Anxiety disorders, such as panic, phobias, fear of exams, are extremely common in modern society. It gives rise to depression, obsessions and compulsions. Patients and close relatives are in denial and think that O.C.D. is a stigma, but coming out of the closet and treating it is desirable.
Modern techniques, such as an Inventory card of symptoms and rating scales such as the Leyton Obsessional Card or Yale/Brown Scale are useful in diagnosing O.C.D.
It has now been established that increased Serotonin turnover contributes to O.C.D. Cerebral disorders may also be a cause.
What are the treatments?
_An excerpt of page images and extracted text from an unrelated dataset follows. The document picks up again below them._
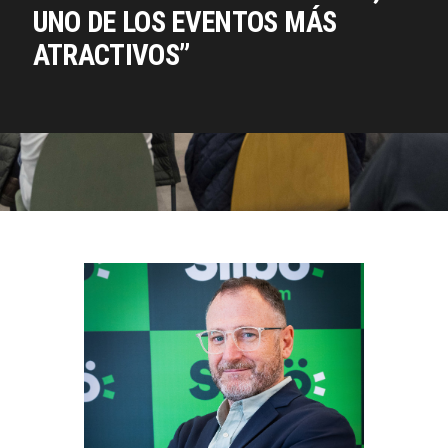
UNO DE LOS EVENTOS MÁS
ATRACTIVOS”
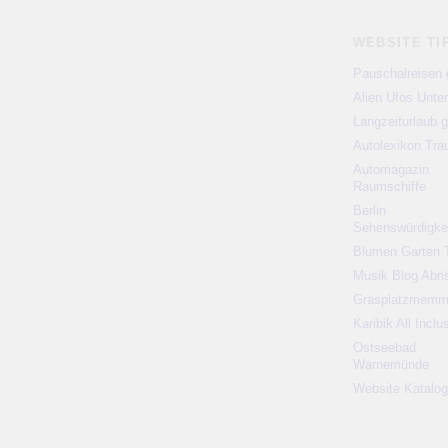
WEBSITE TI
Pauschalreisen 
Alien Ufos Unte
Langzeiturlaub g
Autolexikon Tr
Automagazin
Raumschiffe
Berlin
Sehenswürdigke
Blumen Garten 
Musik Blog Abri
Grasplatzmem
Karibik All Inclu
Ostseebad
Warnemünde
Website Katalog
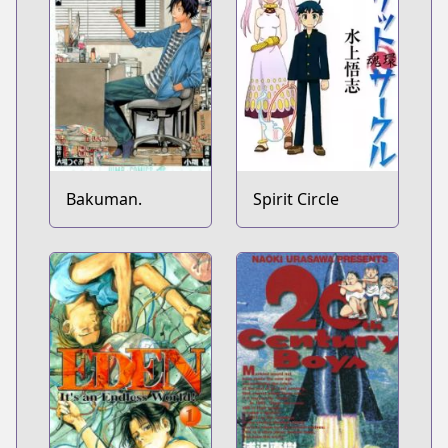
Bakuman.
Spirit Circle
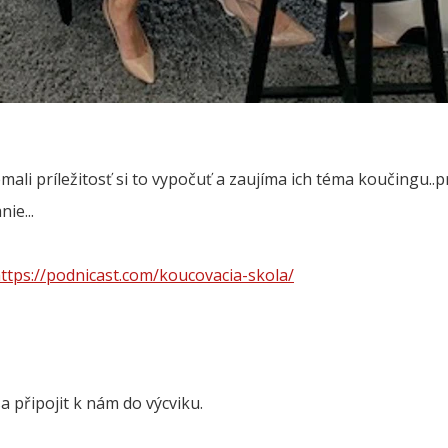
nemali príležitosť si to vypočuť a zaujíma ich téma koučingu..
ie...
ttps://podnicast.com/koucovacia-skola/
a připojit k nám do výcviku.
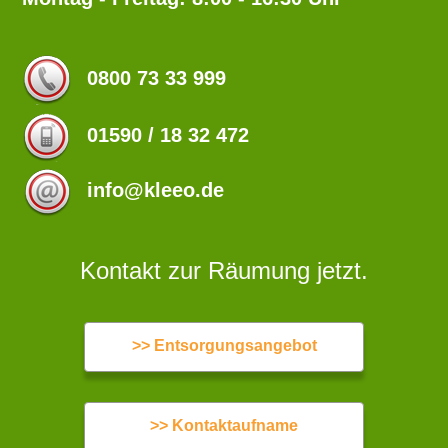
0800 73 33 999
01590 / 18 32 472
info@kleeo.de
Kontakt zur Räumung jetzt.
>> Entsorgungsangebot
>> Kontaktaufname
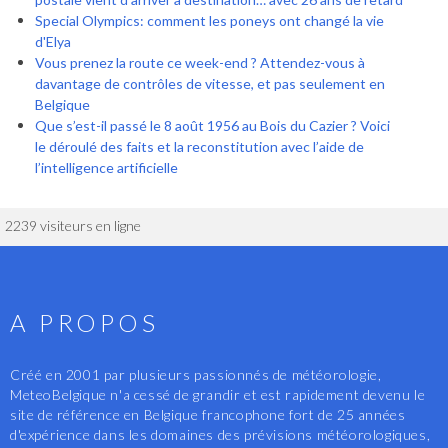
Special Olympics: comment les poneys ont changé la vie
d'Elya
Vous prenez la route ce week-end ? Attendez-vous à
davantage de contrôles de vitesse, et pas seulement en
Belgique
Que s’est-il passé le 8 août 1956 au Bois du Cazier ? Voici
le déroulé des faits et la reconstitution avec l’aide de
l’intelligence artificielle
2239 visiteurs en ligne
A PROPOS
Créé en 2001 par plusieurs passionnés de météorologie,
MeteoBelgique n'a cessé de grandir et est rapidement devenu le
site de référence en Belgique francophone fort de 25 années
d'expérience dans les domaines des prévisions météorologiques,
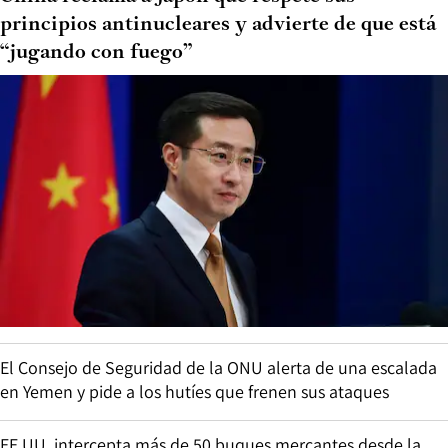
principios antinucleares y advierte de que está
“jugando con fuego”
El Consejo de Seguridad de la ONU alerta de una escalada
en Yemen y pide a los hutíes que frenen sus ataques
EE.UU. intercepta más de 50 buques mercantes desde la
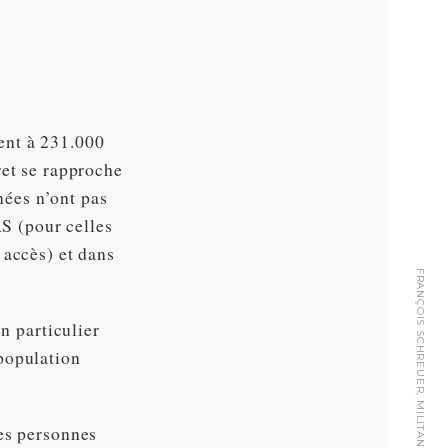
ent à 231.000
ret se rapproche
ées n’ont pas
AS (pour celles
 accès) et dans
FRANÇOIS SCHREUER, MILITANT URBAIN
n particulier
population
les personnes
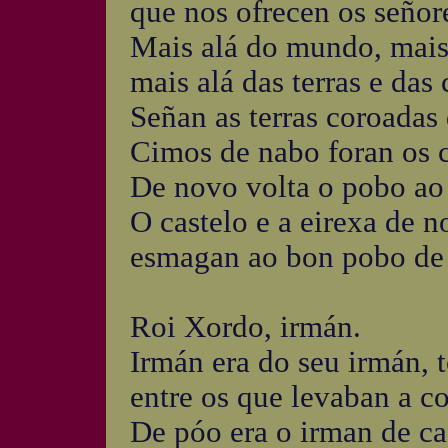
que nos ofrecen os señore
Mais alá do mundo, mais 
mais alá das terras e das
Señan as terras coroadas
Cimos de nabo foran os c
De novo volta o pobo ao 
O castelo e a eirexa de 
esmagan ao bon pobo de
Roi Xordo, irmán.
Irmán era do seu irmán, 
entre os que levaban a c
De póo era o irman de cad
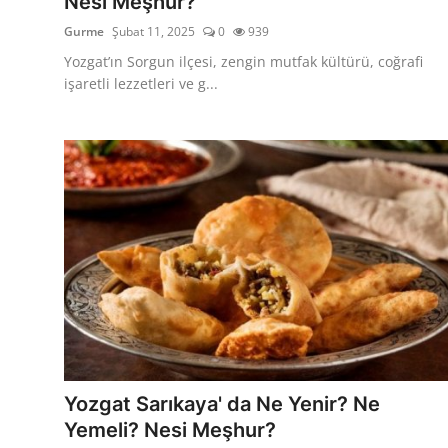
Nesi Meşhur?
Gurme
Şubat 11, 2025
0
939
Yozgat’ın Sorgun ilçesi, zengin mutfak kültürü, coğrafi
işaretli lezzetleri ve g...
Yozgat Sarıkaya' da Ne Yenir? Ne
Yemeli? Nesi Meşhur?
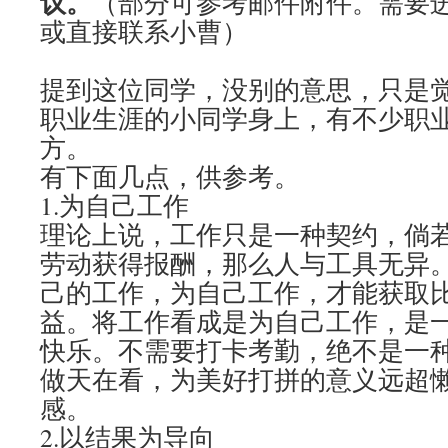
议。
（部分可参考邮件附件。需要
或直接联系小曹）
提到这位同学，没别的意思，只是
职业生涯的小同学身上，有不少职
方。
有下面几点，供参考。
1.为自己工作
理论上说，工作只是一种契约，倘
劳动获得报酬，那么人与工具无异
己的工作，为自己工作，才能获取
益。将工作看成是为自己工作，是
快乐。不需要打卡考勤，绝不是一
做天在看，为美好打拼的意义远超
感。
2.以结果为导向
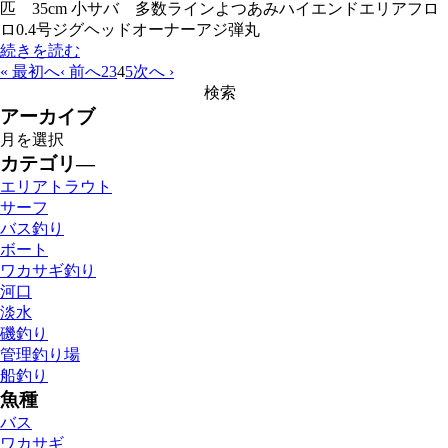
匹 35cm 小サバ 多数ラインよつあみハイエンドエリアフロ
ロ0.4号ジグヘッドオーナーアジ弾丸
続きを読む
« 最初へ
‹ 前へ
2
3
4
5
次へ ›
アーカイブ
カテゴリ―
エリアトラウト
サーフ
バス釣り
ボート
ワカサギ釣り
河口
淡水
磯釣り
管理釣り場
船釣り
魚種
バス
ワカサギ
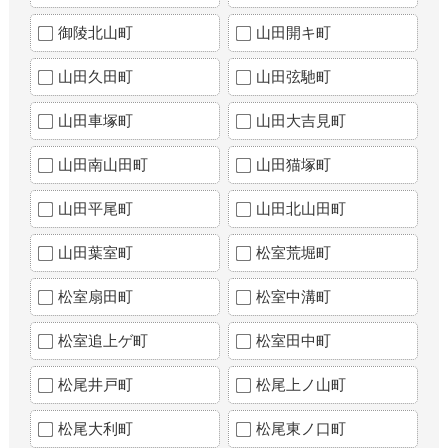
御陵北山町
山田開キ町
山田久田町
山田弦馳町
山田車塚町
山田大吉見町
山田南山田町
山田猫塚町
山田平尾町
山田北山田町
山田葉室町
松室荒堀町
松室扇田町
松室中溝町
松室追上ゲ町
松室田中町
松尾井戸町
松尾上ノ山町
松尾大利町
松尾東ノ口町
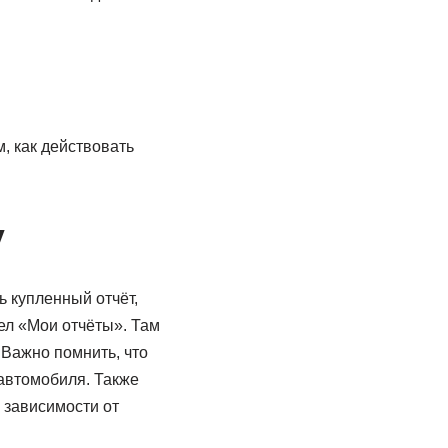
, как действовать
у
ь купленный отчёт,
ел «Мои отчёты». Там
 Важно помнить, что
 автомобиля. Также
в зависимости от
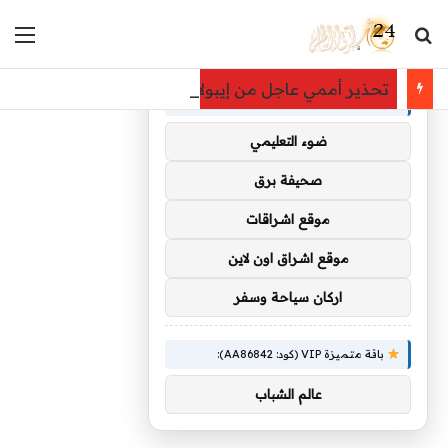
بحث عن
الق
×
توصيات :
تحذير أممي عاجل من إيبولا في الكونغو.. 3,874 إصابة و1,751 وفاة
باقة متميزة VIP (كود: AA35872):
ضوء التعليمي
صحيفة برق
موقع اشراقات
موقع اشراق اون لاين
اركان سياحة وسفر
باقة متميزة VIP (كود: AA86842):
عالم الشباب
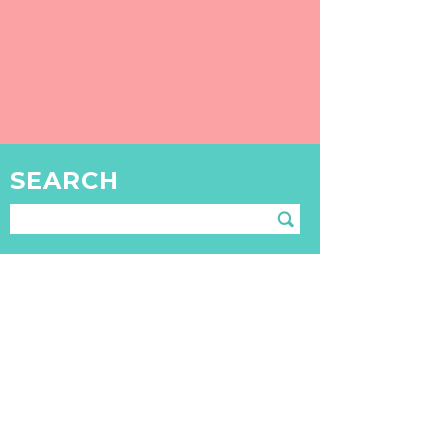
〒181-0011 東京都三鷹市井口5-5-18
SEARCH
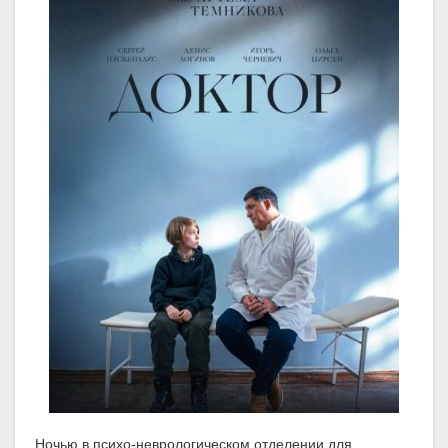
Ночью в психо-неврологическом отделении для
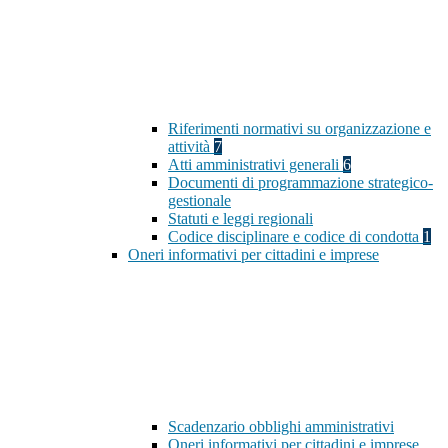
Riferimenti normativi su organizzazione e
attività
7
Atti amministrativi generali
6
Documenti di programmazione strategico-
gestionale
Statuti e leggi regionali
Codice disciplinare e codice di condotta
1
Oneri informativi per cittadini e imprese
Scadenzario obblighi amministrativi
Oneri informativi per cittadini e imprese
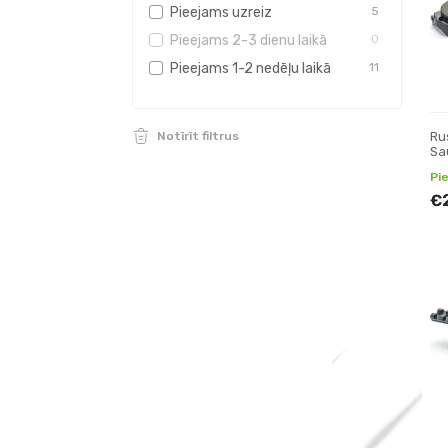
Pieejams uzreiz
5
Pieejams 2-3 dienu laikā
0
Pieejams 1-2 nedēļu laikā
11
Ru
Notīrīt filtrus
Sa
sli
Pi
€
A combination of medicines to inhibit Serotonin uptake, and Cognitive behavioral Therapy are recommended for treating O.C.D. patients. Clomipramine, also known as Anafranil or Fluoxetine is effective from the Serotonin abnormalities of this disease. It has very few adverse side effects. Behavioral therapy from an outside agent and support groups are highly useful.
The goal in Behavioral Therapy is not to control the repetitive thoughts, but to control the responses to these thoughts.
The Society still does not treat O.C.D. patients with compassion and understanding. They have a hard time in getting jobs, or retaining them, even if they get them and dating, and/or marriage.
It is an Invisible handicap. The Society has many avenues for physically handicapped persons, but not for such invisible handicaps. O.C.D. patients are constantly criticized for their slowness, lack of focusing, and inability to fuction at the same level as a normal person.
O.C.D. has several other close cousins such as Autism, and Asperger Syndrome, but more about that later.